In December of 2018, my husband and I were told we needed IVF to get pregnant. If you're reading this, you might have had your own experience with that moment. For me, it was like that carnival ride where the floor drops out from under you and you're pinned against the wall, spinning and spinning with your heart in your throat. And just like a carnival ride, that feeling lasted about 30 seconds, and then it was over.
Truthfully, I laid on the couch for an entire weekend feeling sad. But one weekend in TTC time is practically a millisecond.
I am a doer. Give me a crisis, and I will give you a detailed plan (most likely color-coded in a spreadsheet) on how to make it to the finish line ASAP. Before there's time to process much of anything, I'm already making phone calls and checking boxes. In short, Mama gets shit handled.
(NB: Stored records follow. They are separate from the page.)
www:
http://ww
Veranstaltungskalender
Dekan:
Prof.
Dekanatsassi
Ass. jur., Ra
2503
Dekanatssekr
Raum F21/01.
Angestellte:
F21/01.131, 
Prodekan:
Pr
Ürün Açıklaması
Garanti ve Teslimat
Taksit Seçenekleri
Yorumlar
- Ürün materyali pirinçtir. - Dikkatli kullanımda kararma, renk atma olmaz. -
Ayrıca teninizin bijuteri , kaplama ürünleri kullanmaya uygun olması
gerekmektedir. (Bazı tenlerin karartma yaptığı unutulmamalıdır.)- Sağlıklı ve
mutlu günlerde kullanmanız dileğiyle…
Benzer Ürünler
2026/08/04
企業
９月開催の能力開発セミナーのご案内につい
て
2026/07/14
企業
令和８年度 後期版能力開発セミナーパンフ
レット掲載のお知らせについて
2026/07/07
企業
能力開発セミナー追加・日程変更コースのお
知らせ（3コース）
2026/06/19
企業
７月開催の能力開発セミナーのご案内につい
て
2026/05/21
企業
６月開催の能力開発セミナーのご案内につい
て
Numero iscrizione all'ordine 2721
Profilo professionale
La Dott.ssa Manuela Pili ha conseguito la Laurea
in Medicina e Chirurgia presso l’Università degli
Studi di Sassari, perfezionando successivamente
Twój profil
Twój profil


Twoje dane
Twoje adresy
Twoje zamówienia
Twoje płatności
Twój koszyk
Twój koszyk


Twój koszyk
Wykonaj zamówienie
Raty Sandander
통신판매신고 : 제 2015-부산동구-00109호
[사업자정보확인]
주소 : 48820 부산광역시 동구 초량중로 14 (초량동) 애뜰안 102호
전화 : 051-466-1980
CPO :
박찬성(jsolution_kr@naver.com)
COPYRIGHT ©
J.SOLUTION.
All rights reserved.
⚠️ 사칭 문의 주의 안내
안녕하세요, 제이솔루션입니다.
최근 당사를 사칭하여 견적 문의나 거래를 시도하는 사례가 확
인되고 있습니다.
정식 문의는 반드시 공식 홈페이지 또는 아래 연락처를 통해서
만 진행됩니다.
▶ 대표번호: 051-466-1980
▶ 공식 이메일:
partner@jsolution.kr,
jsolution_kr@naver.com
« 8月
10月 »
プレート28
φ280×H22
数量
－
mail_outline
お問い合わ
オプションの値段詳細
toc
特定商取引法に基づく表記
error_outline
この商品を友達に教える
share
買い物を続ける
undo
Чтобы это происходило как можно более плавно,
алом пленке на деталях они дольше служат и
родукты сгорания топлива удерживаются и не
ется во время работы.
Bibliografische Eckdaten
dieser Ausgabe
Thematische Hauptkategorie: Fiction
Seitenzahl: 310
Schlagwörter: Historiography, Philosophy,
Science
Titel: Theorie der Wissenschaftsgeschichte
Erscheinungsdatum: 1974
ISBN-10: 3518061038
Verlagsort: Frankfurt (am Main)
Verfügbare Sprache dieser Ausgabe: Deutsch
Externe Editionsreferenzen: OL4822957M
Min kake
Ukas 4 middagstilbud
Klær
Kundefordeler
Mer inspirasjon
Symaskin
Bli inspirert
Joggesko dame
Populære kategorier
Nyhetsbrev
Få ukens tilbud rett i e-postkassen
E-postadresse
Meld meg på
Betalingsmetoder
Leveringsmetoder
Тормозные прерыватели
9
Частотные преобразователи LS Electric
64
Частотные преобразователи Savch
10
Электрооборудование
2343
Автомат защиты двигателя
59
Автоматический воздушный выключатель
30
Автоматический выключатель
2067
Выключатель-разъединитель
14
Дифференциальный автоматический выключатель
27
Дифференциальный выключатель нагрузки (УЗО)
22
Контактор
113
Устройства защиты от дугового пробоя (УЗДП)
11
Fast forward to June 9, 2019, 6 days after our FET. I stood over a positive pregnancy test, my best friend on the phone figuratively holding my hand, and I felt absolutely nothing.
I wasn't excited.
I wasn't relieved.
I wasn't anything.
I achieved what I had set out to do, and it’s like I wasn't even there for it. As it turns out, when you try to spreadsheet your way through something that requires feeling, you stunt all of the emotional growth it takes to make it to the other side a whole and healthy person. I hadn't processed any of the trauma, or the heartache, or even accepted what I had been through. I had numbed myself into an emotional coma.
Whoops.
So then, when friends and family exclaimed their excitement asking, “WHEN IS YOUR DUE DATE?” and “HAVE YOU THOUGHT ABOUT NAMES?” it was very overwhelming and just felt wrong. Everyone's relief was, to me, a minimization of the massive, soul-changing experience IVF was. In my head, the hard thing wasn't over and I wasn't relieved. I was still stuck in a tangled-up mess of trauma and HSG flashbacks (the worst day of my life). I felt rushed to feel something that I couldn't and felt more alone than ever.
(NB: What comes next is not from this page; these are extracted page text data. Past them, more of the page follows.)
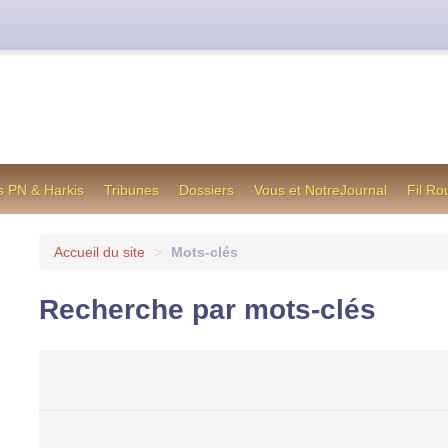
cienne formule utilisée jusqu’en octobre 2012, en cas de difficul
s PN & Harkis
Tribunes
Dossiers
Vous et NotreJournal
Fil Ro
Accueil du site
>
Mots-clés
Recherche par mots-clés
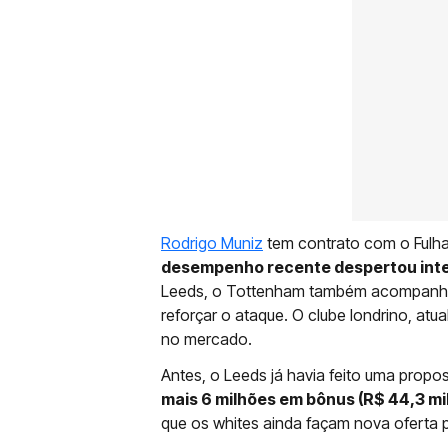
Rodrigo Muniz
tem contrato com o Fulha
desempenho recente despertou inter
Leeds, o Tottenham também acompanha 
reforçar o ataque. O clube londrino, a
no mercado.
Antes, o Leeds já havia feito uma propost
mais 6 milhões em bônus (R$ 44,3 mi
que os whites ainda façam nova oferta 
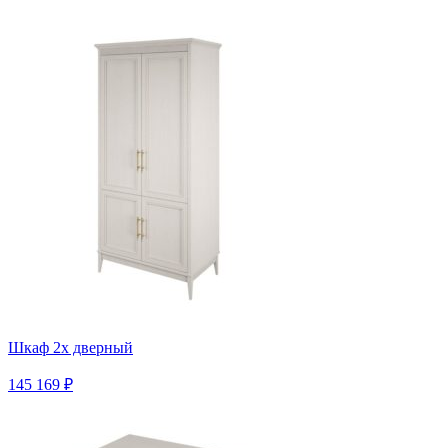
Шкаф 2х дверный
145 169 ₽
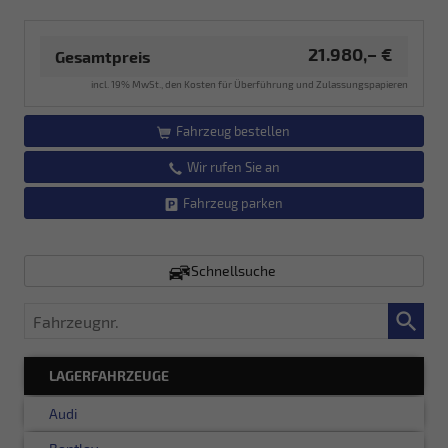
21.980,– €
Gesamtpreis
incl. 19% MwSt., den Kosten für Überführung und Zulassungspapieren
Fahrzeug bestellen
Wir rufen Sie an
Fahrzeug parken
Schnellsuche
Fahrzeugnr.
LAGERFAHRZEUGE
Audi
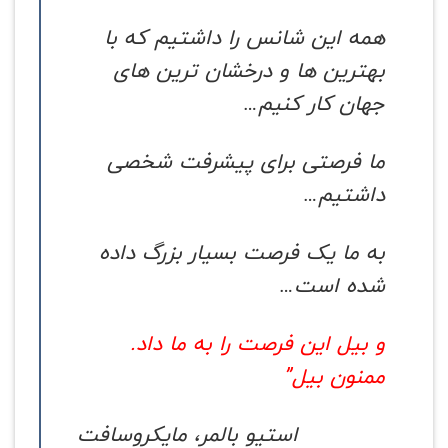
همه این شانس را داشتیم که با
بهترین ها و درخشان ترین های
جهان کار کنیم…
ما فرصتی برای پیشرفت شخصی
داشتیم…
به ما یک فرصت بسیار بزرگ داده
شده است…
و بیل این فرصت را به ما داد.
ممنون بیل”
استیو بالمر، مایکروسافت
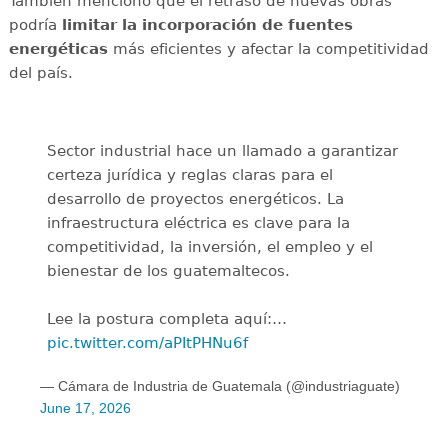
También mencionó que el retraso de nuevas obras
podría
limitar la incorporación de fuentes
energéticas
más eficientes y afectar la competitividad
del país.
Sector industrial hace un llamado a garantizar
certeza jurídica y reglas claras para el
desarrollo de proyectos energéticos. La
infraestructura eléctrica es clave para la
competitividad, la inversión, el empleo y el
bienestar de los guatemaltecos.
Lee la postura completa aquí:…
pic.twitter.com/aPItPHNu6f
— Cámara de Industria de Guatemala (@industriaguate)
June 17, 2026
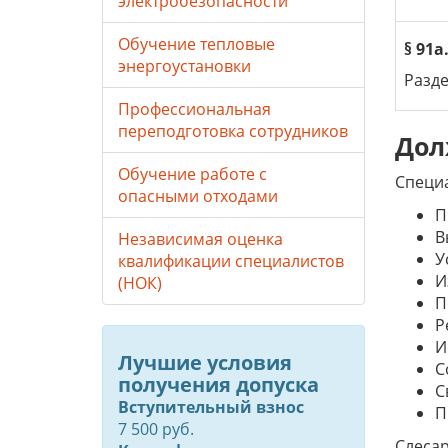
электробезопасности
Обучение тепловые
§ 91
энергоустановки
Разде
Профессиональная
переподготовка сотрудников
Дол
Обучение работе с
Специа
опасными отходами
П
В
Независимая оценка
У
квалификации специалистов
И
(НОК)
П
Р
И
Лучшие условия
С
получения допуска
С
Вступительный взнос
П
7 500 руб.
Слесар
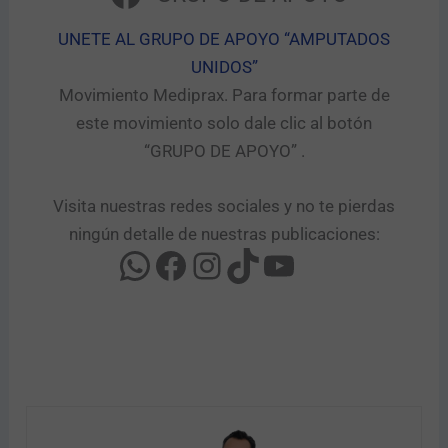
UNETE AL GRUPO DE APOYO “AMPUTADOS
UNIDOS”​
Movimiento Mediprax. Para formar parte de
este movimiento solo dale clic al botón
“GRUPO DE APOYO” .​
Visita nuestras redes sociales y no te pierdas
ningún detalle de nuestras publicaciones:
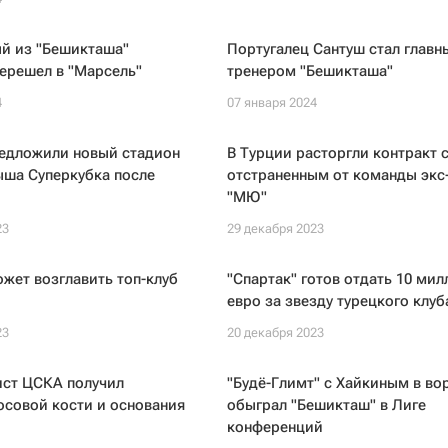
й из "Бешикташа"
Португалец Сантуш стал главн
ерешел в "Марсель"
тренером "Бешикташа"
4
07 января 2024
редложили новый стадион
В Турции расторгли контракт 
ыша Суперкубка после
отстраненным от команды экс
"МЮ"
23
29 декабря 2023
жет возглавить топ-клуб
"Спартак" готов отдать 10 ми
евро за звезду турецкого клуб
23
20 декабря 2023
ист ЦСКА получил
"Будё-Глимт" с Хайкиным в во
осовой кости и основания
обыграл "Бешикташ" в Лиге
конференций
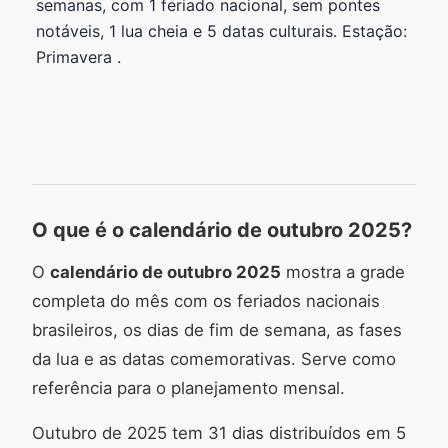
semanas, com 1 feriado nacional, sem pontes
notáveis, 1 lua cheia e 5 datas culturais. Estação:
Primavera .
O que é o calendário de outubro 2025?
O
calendário de outubro 2025
mostra a grade
completa do mês com os feriados nacionais
brasileiros, os dias de fim de semana, as fases
da lua e as datas comemorativas. Serve como
referência para o planejamento mensal.
Outubro de 2025 tem 31 dias distribuídos em 5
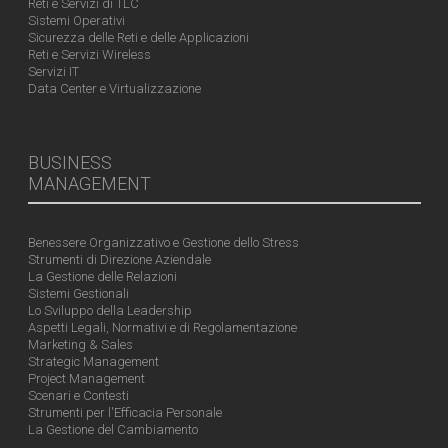
Reti e Servizi di TLC
Sistemi Operativi
Sicurezza delle Reti e delle Applicazioni
Reti e Servizi Wireless
Servizi IT
Data Center e Virtualizzazione
BUSINESS
MANAGEMENT
Benessere Organizzativo e Gestione dello Stress
Strumenti di Direzione Aziendale
La Gestione delle Relazioni
Sistemi Gestionali
Lo Sviluppo della Leadership
Aspetti Legali, Normativi e di Regolamentazione
Marketing & Sales
Strategic Management
Project Management
Scenari e Contesti
Strumenti per l'Efficacia Personale
La Gestione del Cambiamento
So where do you turn in that moment, when your friends and family are so excited and relieved, but you feel like you can’t relate? At the same time, I no longer felt like I belonged in the TTC community, since I was now triggering. During that time, I felt so much guilt over making others feel bad because I was pregnant. My saint of a husband, the eternal optimist, just knew everything would be okay, and he was right, but it was hard to believe him at the time.
For me, the answer was counseling. I was a psychology major, and I tend to think I know everything, so when my psychologist started walking me through the '5 Stages of Grief' I could have laughed in his face. But surprising to me, I cried my eyes out in his office instead.
Someone had died. And that someone was me, the me I was before all of these terrible things happened: the financial stress, the physical pain, having too many strangers up inside my vagina with medical instruments, injection after injection, and the fear it would all be for nothing, to name a few. But the time for vigilance and armor was over, and I needed to sit quietly with my grief for as long as it took for me to be okay again.
Pregnancy was not a magic pill that undid everything infertility did to me. It has taken time and boundaries, but I have finally leaned into how vulnerable it is to be pregnant and accepted what it took to get here. I'm also beginning to invite the people I love into that space with me, which is a big deal for a girl who would rather talk about facts than feelings.
As hard and annoying as they are to hear when you are in the thick of a messy situation, all of the cliches about struggle are actually true. You will find a new normal and something good can come out of all that trauma if you let it. Every day, I grieve a little less and feel a little more excited about our baby.
Am I grateful for what IVF has given me?
Yes.
Am I happy it’s over and would I ever do it again?
Hell yes and probably not.
But here I am, 27 weeks pregnant with our first of 10 embryos. Ready or not, I'm going to be a mama.
Rachel Sloan is a 31-year-old wedding photographer living on Oahu, Hawaii with her handsome husband Adam, and their adorable puppy Penny. Rachel is passionate about business, mental health, and now, of course, the infertility community.